Through a Glass, Darkly: The Union of Faith and Science
Inspired by a morning reflection with Dr. Lim Ju Boo
On a quiet morning, Dr. Lim shared a beautiful scene he had observed in a Chinese film, where a young woman pointed to the star Betelgeuse in the Orion constellation and spoke of returning to it after death. Though he wasn’t fully watching, the moment stayed with him. It echoed a deeper truth he knew, one woven not just in film but in the very fabric of science and Scripture.
Dr. Lim remarked on a curious convergence: scientists now tell us we are made of stardust, the elements of our bodies formed in ancient supernovae, scattered across the galaxy and eventually gathered into Earth. Scripture, too, says something hauntingly similar. In Genesis 2:7, “And the LORD God formed man of the dust of the ground, and breathed into his nostrils the breath of life; and man became a living soul.” And again, in Ecclesiastes 12:7, “Then shall the dust return to the earth as it was: and the spirit shall return unto God who gave it.”

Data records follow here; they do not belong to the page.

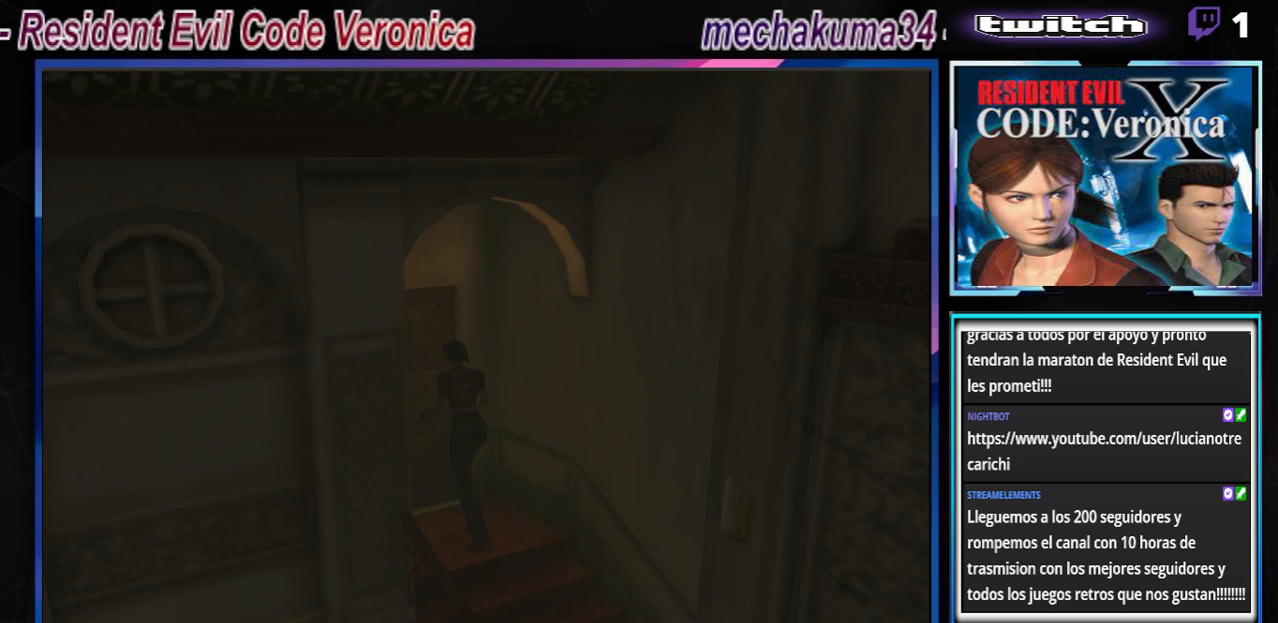
{"buttons": [], "left_stick": "center", "events": [[33, "left_stick", "center"], [67, "B", "up"], [200, "A", "down"], [333, "A", "up"]]}
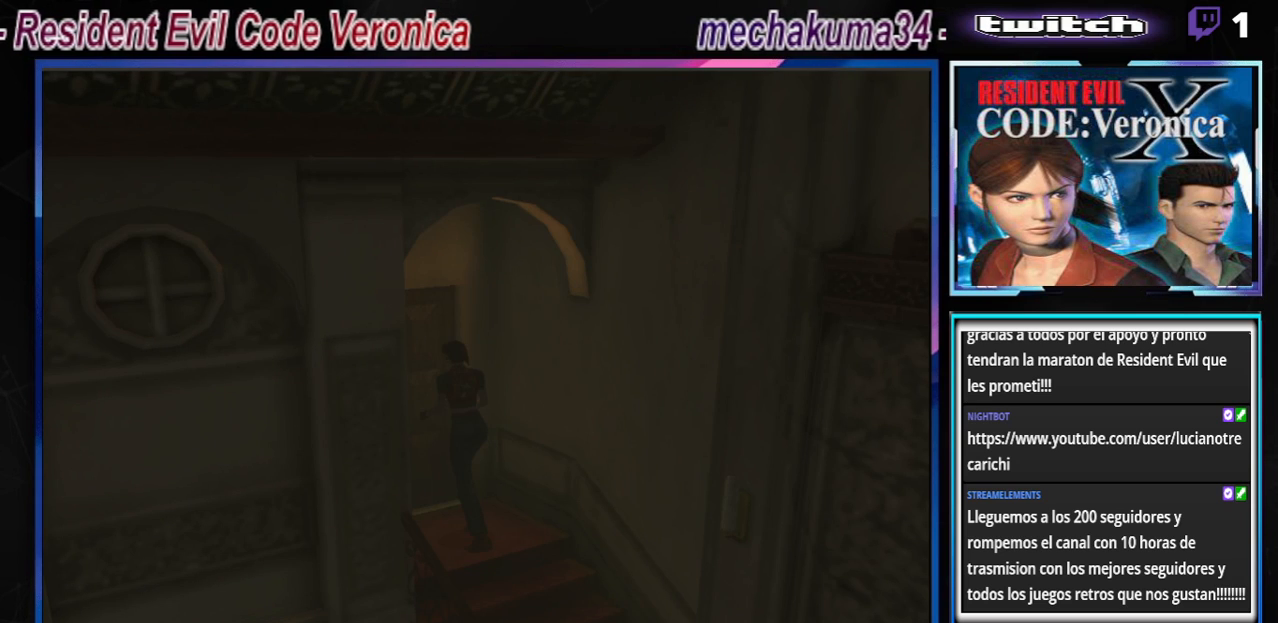
{"buttons": [], "left_stick": "center", "events": [[100, "A", "down"], [233, "A", "up"], [300, "left_stick", "down-right"], [367, "B", "down"], [400, "left_stick", "center"], [467, "B", "up"]]}
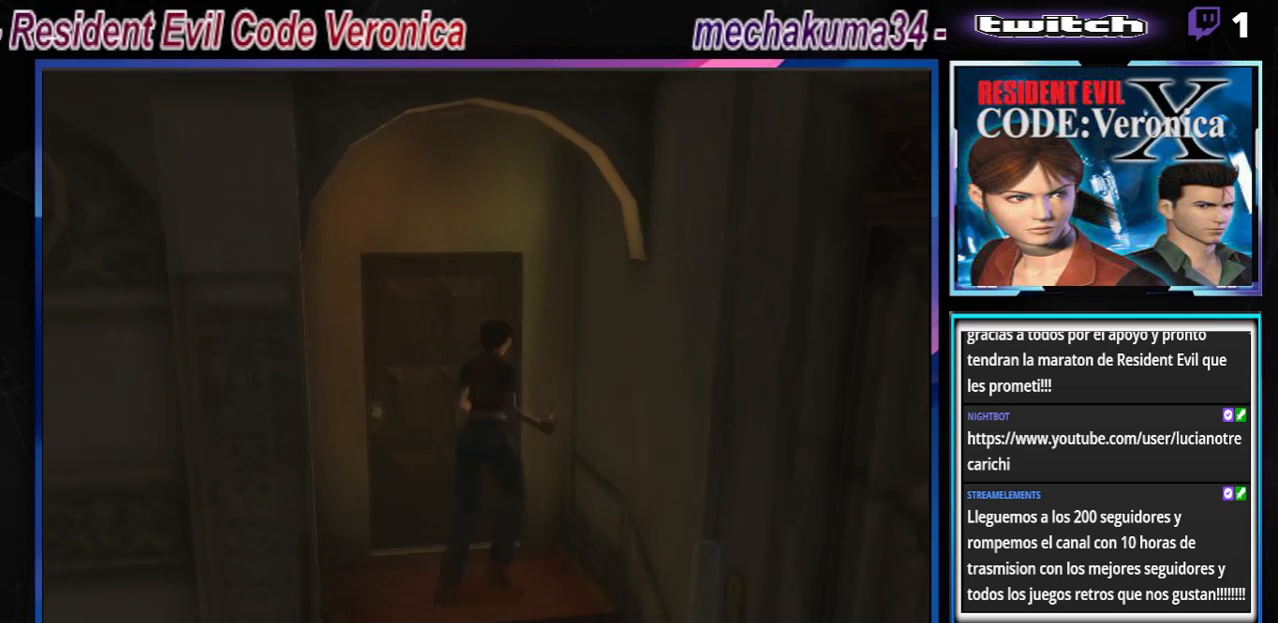
{"buttons": ["B"], "left_stick": "up", "events": [[67, "B", "down"], [133, "left_stick", "up"]]}
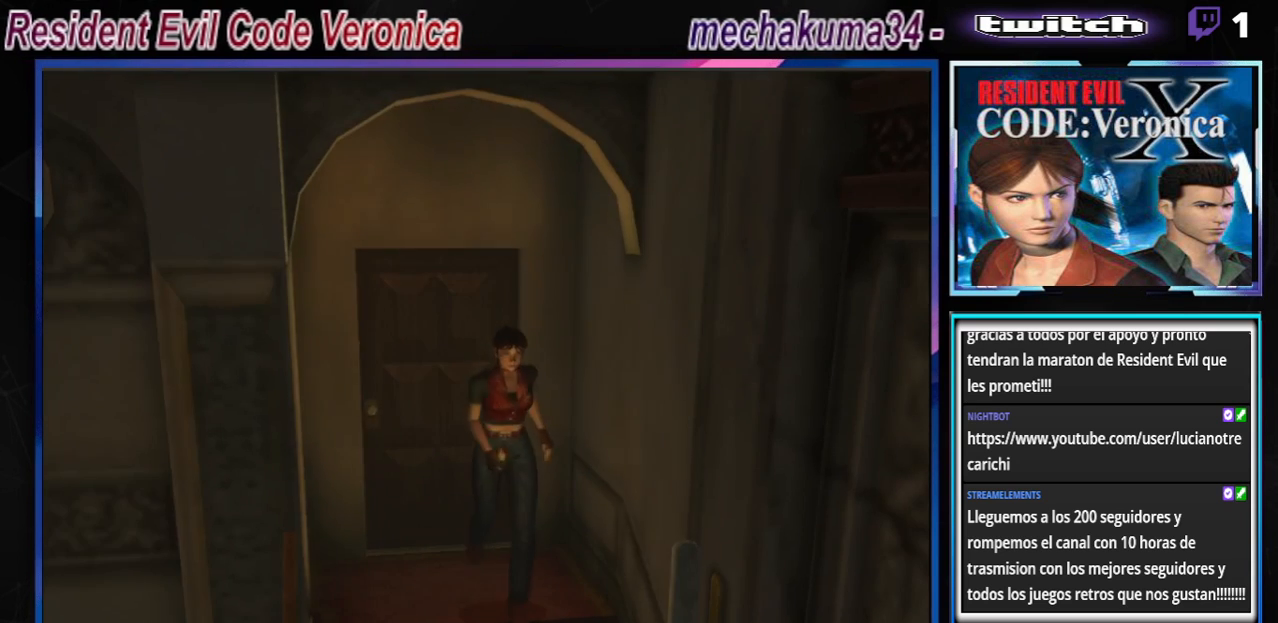
{"buttons": ["B"], "left_stick": "up", "events": [[33, "A", "down"], [200, "A", "up"], [300, "A", "down"], [433, "A", "up"]]}
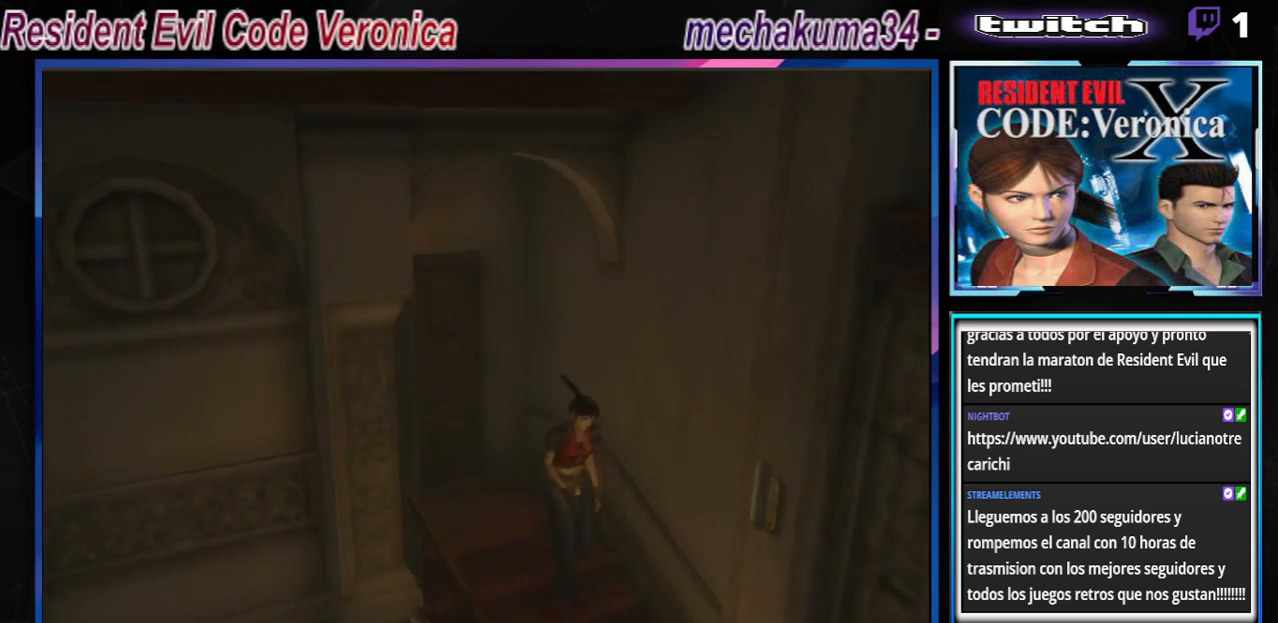
{"buttons": ["B"], "left_stick": "up", "events": [[33, "B", "up"], [100, "B", "down"]]}
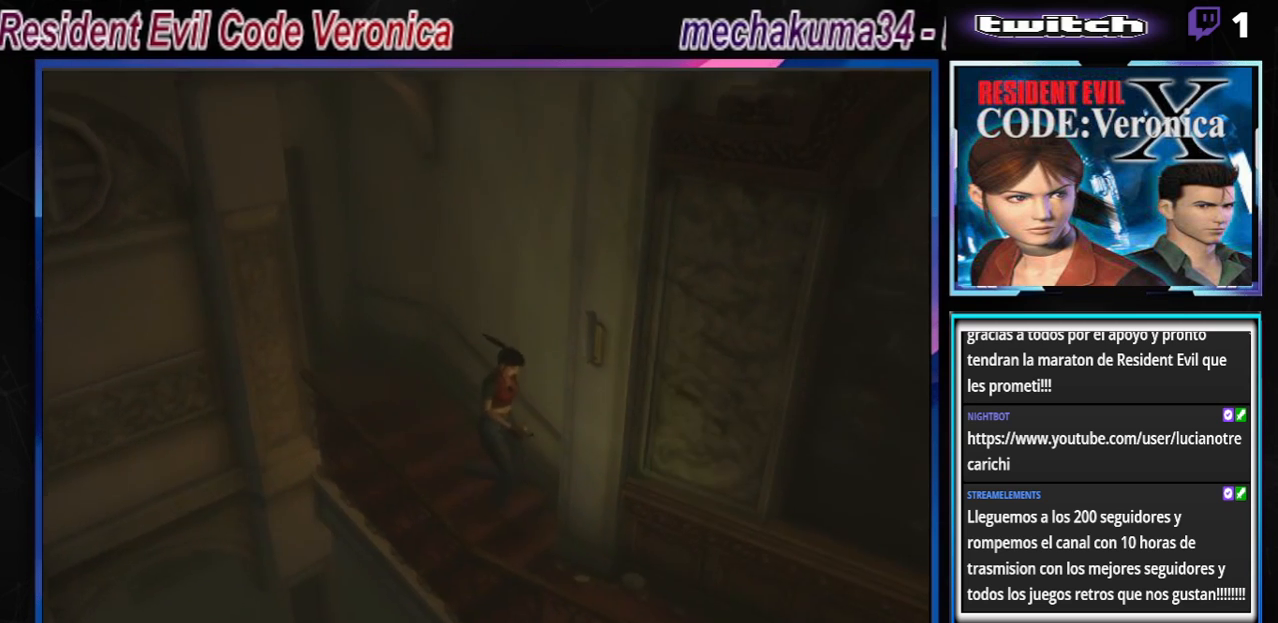
{"buttons": ["B"], "left_stick": "up", "events": []}
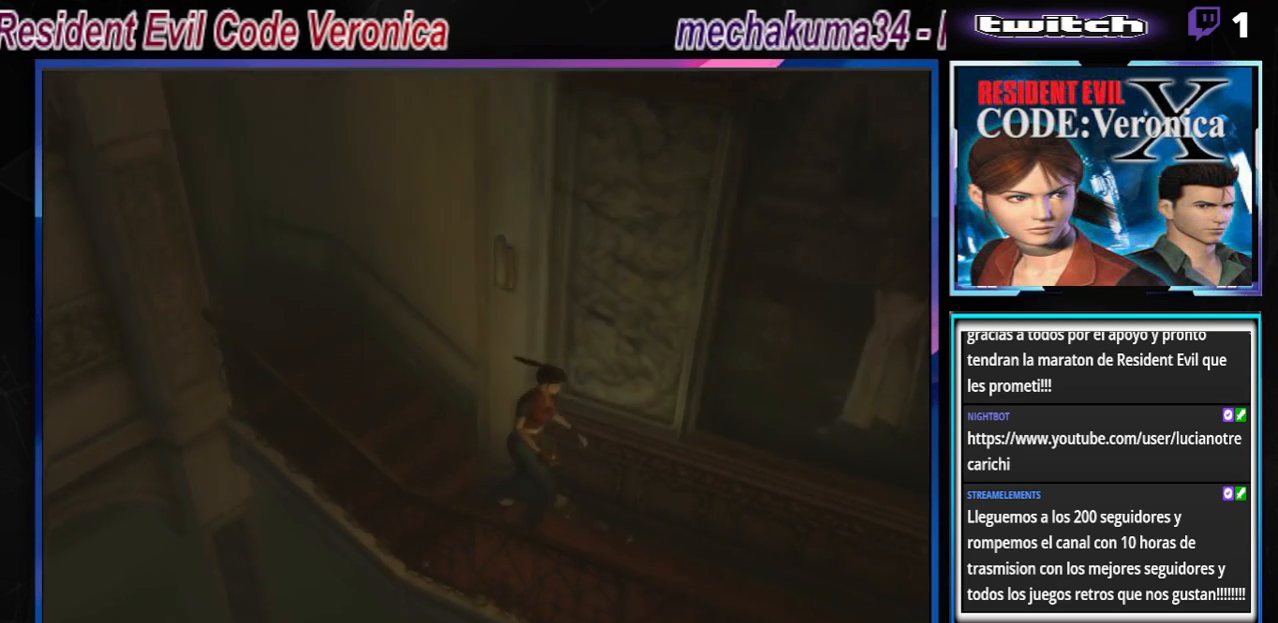
{"buttons": ["B"], "left_stick": "up", "events": []}
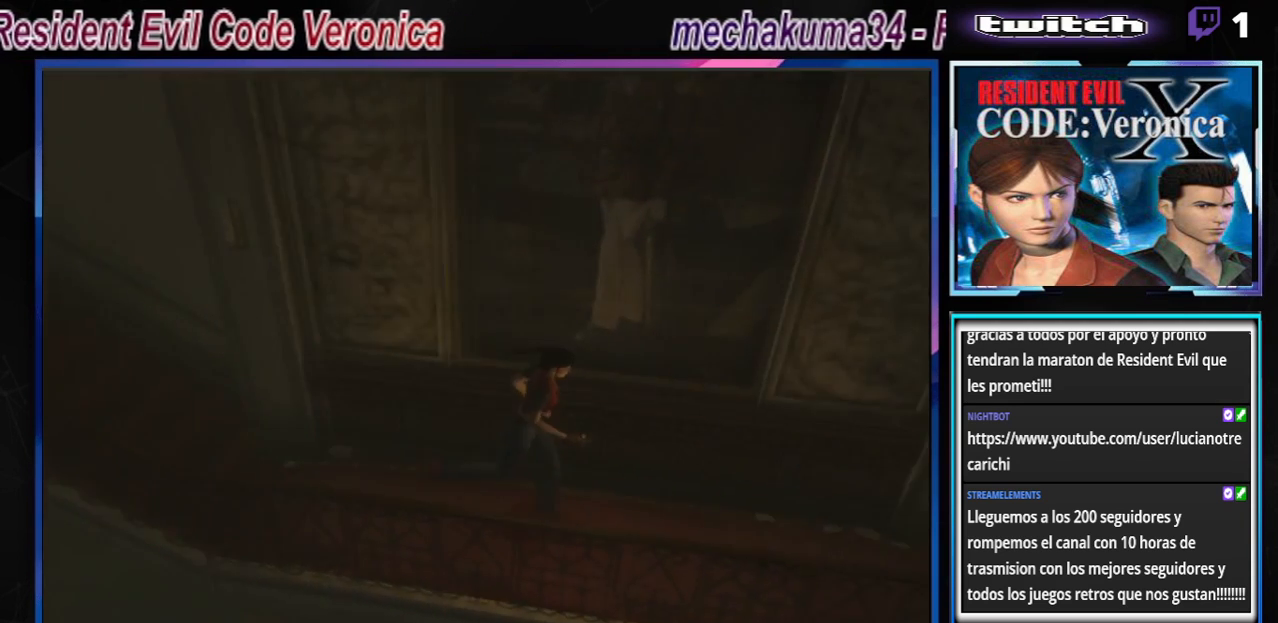
{"buttons": ["B"], "left_stick": "up", "events": []}
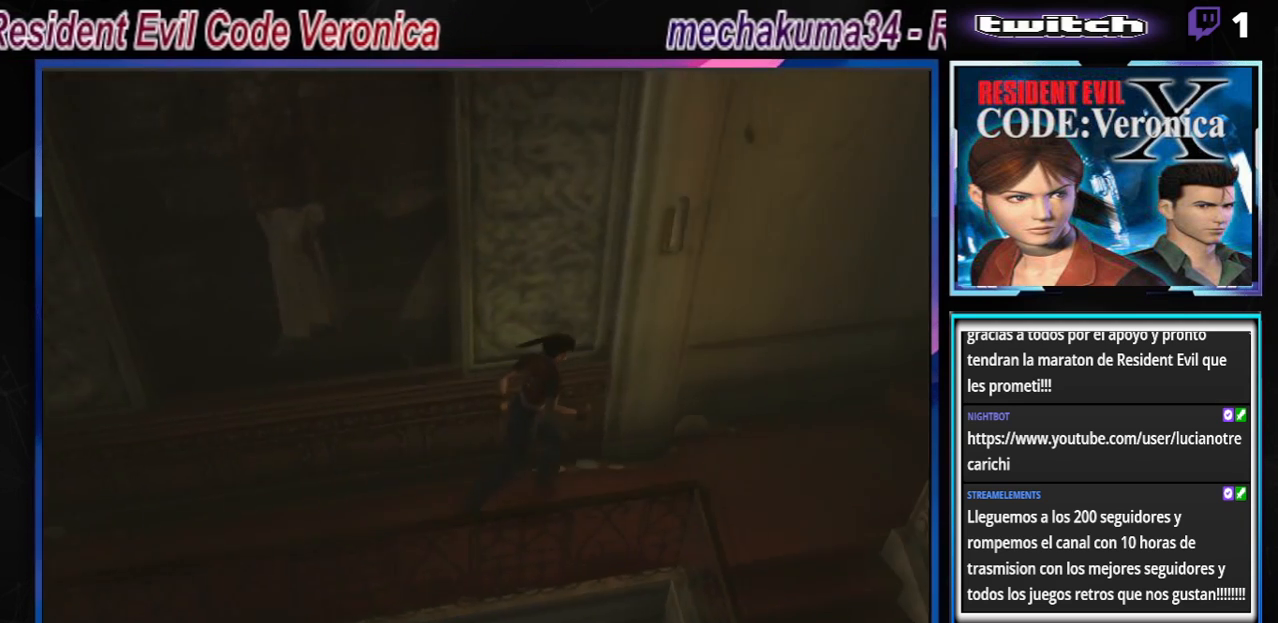
{"buttons": ["B"], "left_stick": "up", "events": []}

It’s a vision both poetic and scientific. From dust we come, and to dust we return, but not without the breath, the spark, the spirit.
Reflecting on this, I offered Dr Lim whom I treat as my brother an explanation blending both science and theology: that science seeks to understand how we came to be, our atoms, molecules, the stardust of which we are made, while theology and philosophy ask why we are here and where we are ultimately going. They are not enemies. They are two lenses through which we glimpse the same truth.
Dr. Lim found comfort and affirmation in this harmony. As a scientist himself, he has never found conflict between his belief in God and his study of nature. What puzzles him is why some scientists insist on reducing all truth to what can be proven, when truths like love, beauty, or the soul must be inferred, not seen with the eye, but known in the heart, experienced in the soul, intuited by the spirit.
Then he reminded me of two towering figures whose humility echoes through the ages. Carl Sagan, who said:
“The surface of the Earth is the shore of the cosmic ocean. On this shore, we've learned most of what we know. Recently, we've waded a little way out, maybe ankle-deep, and the water seems inviting. Some part of our being knows this is where we came from. We long to return, and we can, because the cosmos is also within us. We're made of star stuff. We are a way for the cosmos to know itself.”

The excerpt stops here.